Work task ▸
Output every line of the entries from the line containing "- Looper：内部持有 MessageQueue，循环查看是否有新消息，有就处理，没就阻塞" through the last, exactly, with no other content.

Extracted records
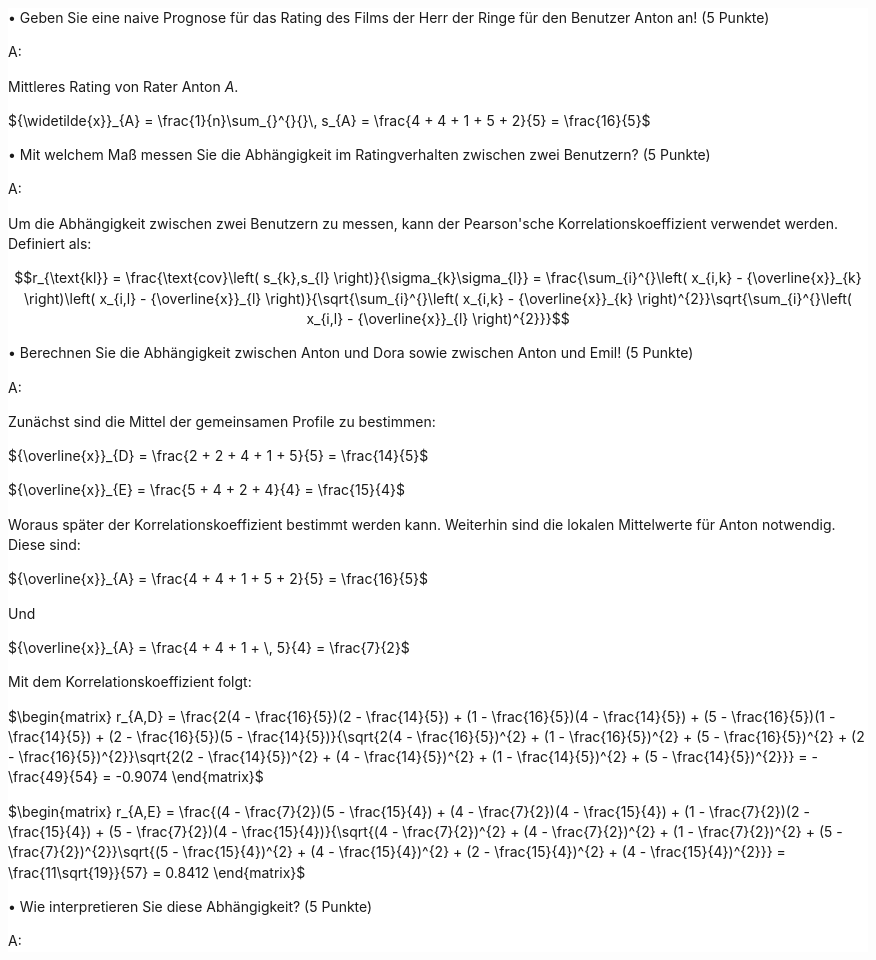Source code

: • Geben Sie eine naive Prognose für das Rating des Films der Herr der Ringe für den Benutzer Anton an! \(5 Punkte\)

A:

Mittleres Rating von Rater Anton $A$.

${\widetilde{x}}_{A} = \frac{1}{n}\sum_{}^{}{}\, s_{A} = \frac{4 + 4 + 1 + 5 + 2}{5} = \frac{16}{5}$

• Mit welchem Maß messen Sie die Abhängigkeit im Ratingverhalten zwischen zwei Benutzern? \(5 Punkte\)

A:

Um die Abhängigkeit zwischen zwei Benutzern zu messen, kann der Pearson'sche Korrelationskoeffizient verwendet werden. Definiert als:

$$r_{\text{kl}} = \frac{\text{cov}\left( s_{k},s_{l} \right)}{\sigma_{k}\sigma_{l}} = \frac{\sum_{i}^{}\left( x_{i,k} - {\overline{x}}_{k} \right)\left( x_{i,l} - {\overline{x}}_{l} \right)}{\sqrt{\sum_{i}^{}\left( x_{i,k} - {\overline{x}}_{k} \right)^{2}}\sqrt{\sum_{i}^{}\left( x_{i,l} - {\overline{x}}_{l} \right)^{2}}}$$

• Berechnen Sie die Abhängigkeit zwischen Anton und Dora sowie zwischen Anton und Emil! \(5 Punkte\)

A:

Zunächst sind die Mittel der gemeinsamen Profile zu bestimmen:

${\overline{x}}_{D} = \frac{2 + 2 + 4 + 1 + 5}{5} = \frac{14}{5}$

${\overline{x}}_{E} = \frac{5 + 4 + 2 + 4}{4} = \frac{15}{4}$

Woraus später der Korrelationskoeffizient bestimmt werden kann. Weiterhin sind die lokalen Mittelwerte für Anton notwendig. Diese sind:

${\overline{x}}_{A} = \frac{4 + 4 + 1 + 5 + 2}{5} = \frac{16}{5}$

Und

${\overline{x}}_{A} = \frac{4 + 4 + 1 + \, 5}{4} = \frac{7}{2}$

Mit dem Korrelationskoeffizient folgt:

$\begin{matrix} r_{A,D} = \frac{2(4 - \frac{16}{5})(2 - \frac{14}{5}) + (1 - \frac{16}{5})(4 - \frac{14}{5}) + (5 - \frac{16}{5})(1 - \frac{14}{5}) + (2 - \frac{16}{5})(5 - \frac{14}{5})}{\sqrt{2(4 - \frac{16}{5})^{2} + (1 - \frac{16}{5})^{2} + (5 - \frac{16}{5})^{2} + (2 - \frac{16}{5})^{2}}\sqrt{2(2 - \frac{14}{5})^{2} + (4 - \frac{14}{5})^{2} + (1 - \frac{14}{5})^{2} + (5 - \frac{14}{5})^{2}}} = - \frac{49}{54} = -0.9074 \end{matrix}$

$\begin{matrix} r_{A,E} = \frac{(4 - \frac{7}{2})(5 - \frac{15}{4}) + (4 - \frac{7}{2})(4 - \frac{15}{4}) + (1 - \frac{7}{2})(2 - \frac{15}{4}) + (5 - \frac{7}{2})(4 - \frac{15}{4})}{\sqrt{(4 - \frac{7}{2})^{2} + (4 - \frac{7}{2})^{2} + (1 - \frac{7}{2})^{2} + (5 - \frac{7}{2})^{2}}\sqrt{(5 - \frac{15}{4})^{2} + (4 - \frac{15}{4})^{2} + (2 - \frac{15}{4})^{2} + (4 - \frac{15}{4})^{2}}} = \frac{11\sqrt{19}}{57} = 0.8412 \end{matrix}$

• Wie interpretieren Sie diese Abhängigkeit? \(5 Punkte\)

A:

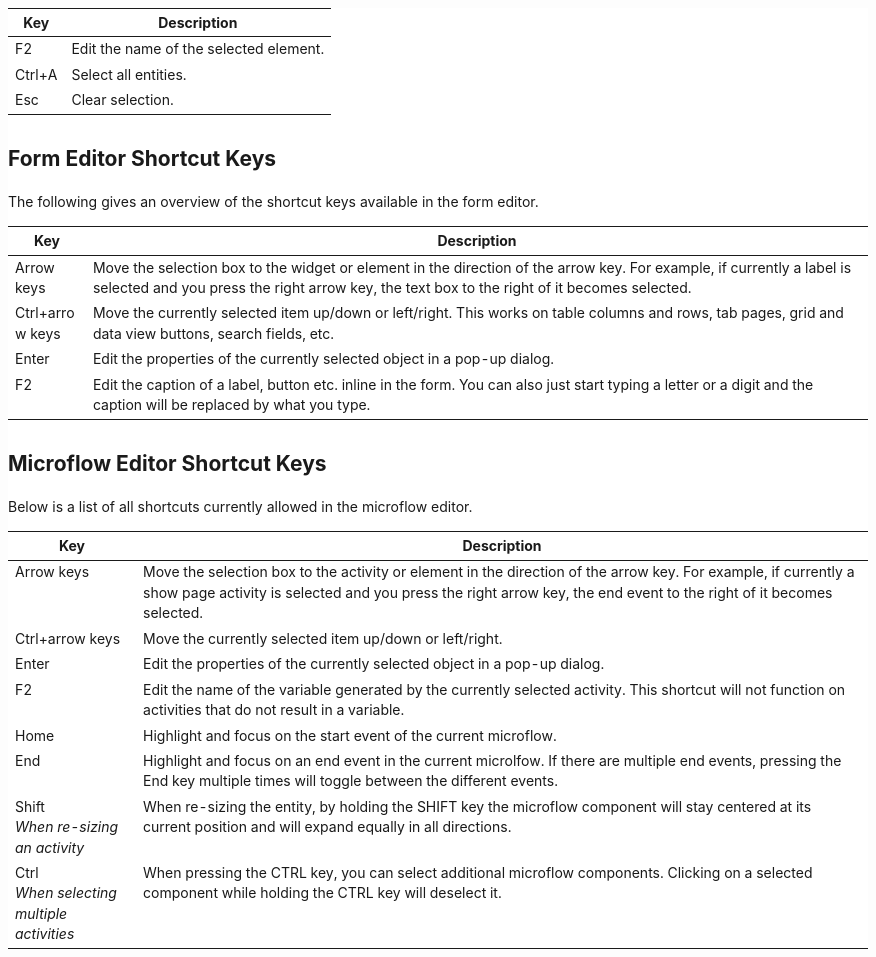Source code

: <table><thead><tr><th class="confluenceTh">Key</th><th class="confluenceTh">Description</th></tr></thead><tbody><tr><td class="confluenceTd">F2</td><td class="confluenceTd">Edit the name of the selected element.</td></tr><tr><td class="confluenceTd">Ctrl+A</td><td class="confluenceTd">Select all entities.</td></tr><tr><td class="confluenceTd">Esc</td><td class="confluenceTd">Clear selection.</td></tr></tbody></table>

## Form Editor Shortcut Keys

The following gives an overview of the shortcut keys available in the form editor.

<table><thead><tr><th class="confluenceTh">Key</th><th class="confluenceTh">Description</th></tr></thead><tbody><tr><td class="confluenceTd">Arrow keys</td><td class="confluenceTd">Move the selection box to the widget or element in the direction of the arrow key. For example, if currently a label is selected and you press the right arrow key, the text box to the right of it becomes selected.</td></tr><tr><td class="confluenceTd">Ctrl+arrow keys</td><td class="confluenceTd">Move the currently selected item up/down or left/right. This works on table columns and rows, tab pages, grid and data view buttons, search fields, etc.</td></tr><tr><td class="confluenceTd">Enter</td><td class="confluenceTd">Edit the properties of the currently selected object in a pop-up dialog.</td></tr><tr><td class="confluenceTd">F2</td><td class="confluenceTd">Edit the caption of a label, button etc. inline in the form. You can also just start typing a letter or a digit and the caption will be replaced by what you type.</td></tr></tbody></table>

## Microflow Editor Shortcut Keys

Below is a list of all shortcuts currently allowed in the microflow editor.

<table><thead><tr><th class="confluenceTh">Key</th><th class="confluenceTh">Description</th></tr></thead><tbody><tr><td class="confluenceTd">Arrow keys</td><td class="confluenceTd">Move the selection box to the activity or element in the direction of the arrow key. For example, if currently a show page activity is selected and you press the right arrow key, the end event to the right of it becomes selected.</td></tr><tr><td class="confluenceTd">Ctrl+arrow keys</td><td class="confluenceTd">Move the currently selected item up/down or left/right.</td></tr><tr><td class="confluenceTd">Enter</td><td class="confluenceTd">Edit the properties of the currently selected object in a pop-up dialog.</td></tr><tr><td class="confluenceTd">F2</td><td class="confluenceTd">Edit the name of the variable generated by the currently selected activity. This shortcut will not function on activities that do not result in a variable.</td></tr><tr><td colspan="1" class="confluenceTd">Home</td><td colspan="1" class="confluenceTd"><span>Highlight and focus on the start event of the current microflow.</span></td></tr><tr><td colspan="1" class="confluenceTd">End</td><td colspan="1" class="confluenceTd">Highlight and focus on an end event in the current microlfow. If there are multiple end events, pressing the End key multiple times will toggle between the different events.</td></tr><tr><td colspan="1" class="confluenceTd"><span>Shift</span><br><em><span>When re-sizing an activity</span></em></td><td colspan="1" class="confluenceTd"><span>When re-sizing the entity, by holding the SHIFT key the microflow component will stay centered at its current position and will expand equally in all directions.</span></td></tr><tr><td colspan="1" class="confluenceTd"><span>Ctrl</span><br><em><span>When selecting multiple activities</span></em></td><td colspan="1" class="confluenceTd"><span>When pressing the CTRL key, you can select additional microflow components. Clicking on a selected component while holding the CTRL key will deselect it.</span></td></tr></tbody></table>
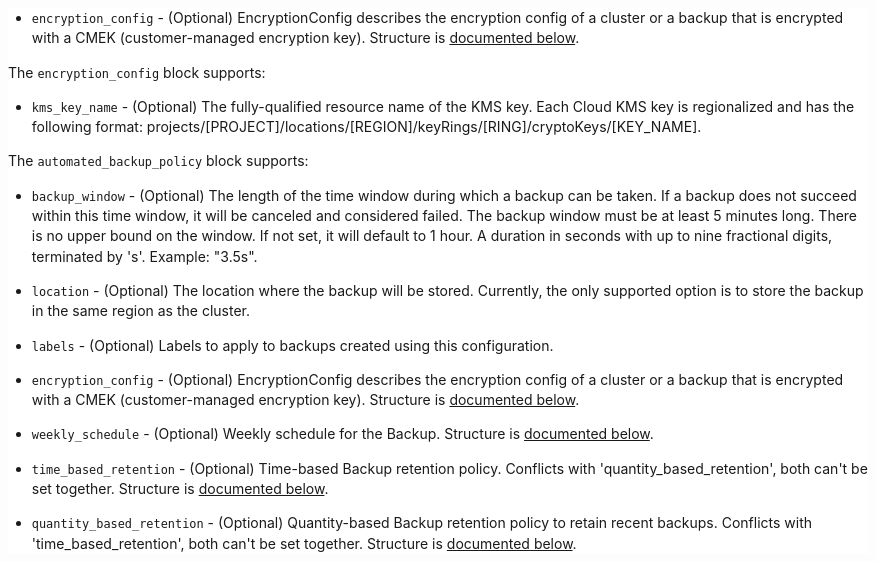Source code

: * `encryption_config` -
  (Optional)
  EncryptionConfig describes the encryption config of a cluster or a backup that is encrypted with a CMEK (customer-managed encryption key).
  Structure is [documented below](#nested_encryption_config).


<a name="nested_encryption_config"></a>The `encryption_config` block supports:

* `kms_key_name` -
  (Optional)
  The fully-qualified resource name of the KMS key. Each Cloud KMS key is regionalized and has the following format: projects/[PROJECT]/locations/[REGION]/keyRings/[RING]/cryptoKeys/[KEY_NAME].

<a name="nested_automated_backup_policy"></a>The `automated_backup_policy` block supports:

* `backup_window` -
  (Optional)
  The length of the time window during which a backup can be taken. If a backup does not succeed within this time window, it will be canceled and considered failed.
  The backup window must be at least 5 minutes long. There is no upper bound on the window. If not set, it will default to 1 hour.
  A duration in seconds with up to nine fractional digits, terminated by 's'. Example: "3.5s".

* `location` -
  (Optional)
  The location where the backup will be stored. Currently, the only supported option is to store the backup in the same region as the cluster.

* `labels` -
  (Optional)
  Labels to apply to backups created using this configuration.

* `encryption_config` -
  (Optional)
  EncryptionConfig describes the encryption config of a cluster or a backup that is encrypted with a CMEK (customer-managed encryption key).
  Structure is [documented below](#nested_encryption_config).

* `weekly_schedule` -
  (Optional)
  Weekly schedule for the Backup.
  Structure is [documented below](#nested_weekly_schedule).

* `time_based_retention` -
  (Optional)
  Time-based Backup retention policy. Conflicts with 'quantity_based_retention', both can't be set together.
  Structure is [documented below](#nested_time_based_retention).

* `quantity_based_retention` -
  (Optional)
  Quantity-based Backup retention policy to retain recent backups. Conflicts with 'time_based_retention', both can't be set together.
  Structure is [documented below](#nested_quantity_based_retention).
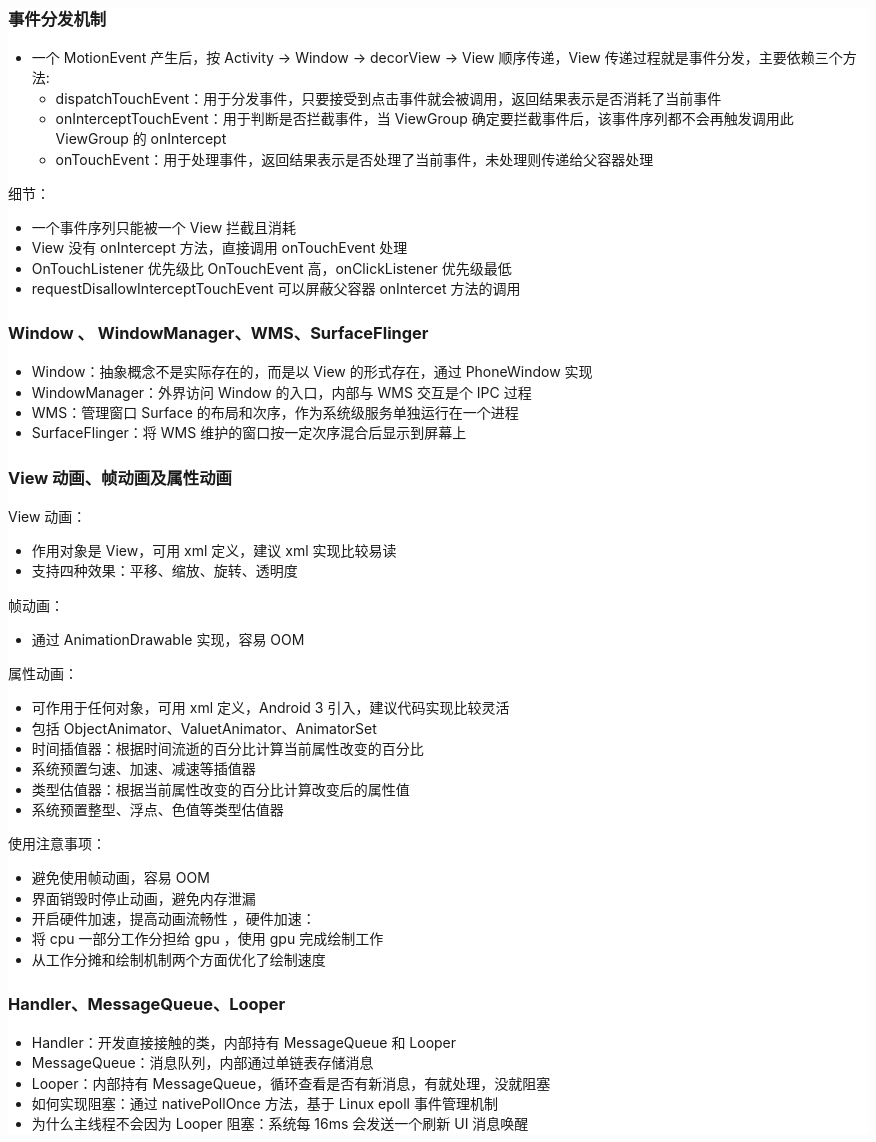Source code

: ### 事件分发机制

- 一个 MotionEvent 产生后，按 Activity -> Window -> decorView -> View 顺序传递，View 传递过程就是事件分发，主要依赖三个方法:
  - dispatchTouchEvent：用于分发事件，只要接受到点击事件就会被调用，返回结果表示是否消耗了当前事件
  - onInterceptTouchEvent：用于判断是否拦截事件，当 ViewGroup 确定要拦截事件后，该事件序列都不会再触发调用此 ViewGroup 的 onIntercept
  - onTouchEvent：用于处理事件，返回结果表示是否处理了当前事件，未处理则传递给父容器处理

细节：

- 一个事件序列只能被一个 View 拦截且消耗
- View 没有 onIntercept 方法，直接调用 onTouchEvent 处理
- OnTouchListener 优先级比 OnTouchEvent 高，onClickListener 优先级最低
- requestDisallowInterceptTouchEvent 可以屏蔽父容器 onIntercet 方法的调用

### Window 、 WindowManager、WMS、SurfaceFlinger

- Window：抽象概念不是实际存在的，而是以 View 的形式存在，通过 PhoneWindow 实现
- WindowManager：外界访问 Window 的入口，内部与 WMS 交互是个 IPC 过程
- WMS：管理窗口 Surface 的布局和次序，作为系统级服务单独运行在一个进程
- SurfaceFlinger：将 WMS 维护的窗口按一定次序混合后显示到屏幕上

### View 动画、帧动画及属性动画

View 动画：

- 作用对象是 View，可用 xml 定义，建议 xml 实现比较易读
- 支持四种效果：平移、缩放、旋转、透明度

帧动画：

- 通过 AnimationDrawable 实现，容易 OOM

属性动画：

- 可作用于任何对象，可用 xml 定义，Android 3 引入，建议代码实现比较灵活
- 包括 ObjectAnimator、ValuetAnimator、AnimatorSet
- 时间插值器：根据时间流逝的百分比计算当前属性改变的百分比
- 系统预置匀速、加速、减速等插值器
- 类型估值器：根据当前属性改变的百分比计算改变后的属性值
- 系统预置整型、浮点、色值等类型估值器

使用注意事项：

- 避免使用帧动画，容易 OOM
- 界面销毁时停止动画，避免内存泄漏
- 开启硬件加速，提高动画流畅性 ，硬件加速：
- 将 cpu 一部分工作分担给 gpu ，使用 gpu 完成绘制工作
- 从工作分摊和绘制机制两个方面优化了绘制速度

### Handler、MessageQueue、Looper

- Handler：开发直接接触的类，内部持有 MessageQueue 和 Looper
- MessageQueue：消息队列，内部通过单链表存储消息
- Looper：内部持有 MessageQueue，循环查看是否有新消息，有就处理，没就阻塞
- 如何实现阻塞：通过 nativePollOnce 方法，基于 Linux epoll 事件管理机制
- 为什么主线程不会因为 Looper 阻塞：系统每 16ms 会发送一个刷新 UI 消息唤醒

Response box ▸
- Looper：内部持有 MessageQueue，循环查看是否有新消息，有就处理，没就阻塞
- 如何实现阻塞：通过 nativePollOnce 方法，基于 Linux epoll 事件管理机制
- 为什么主线程不会因为 Looper 阻塞：系统每 16ms 会发送一个刷新 UI 消息唤醒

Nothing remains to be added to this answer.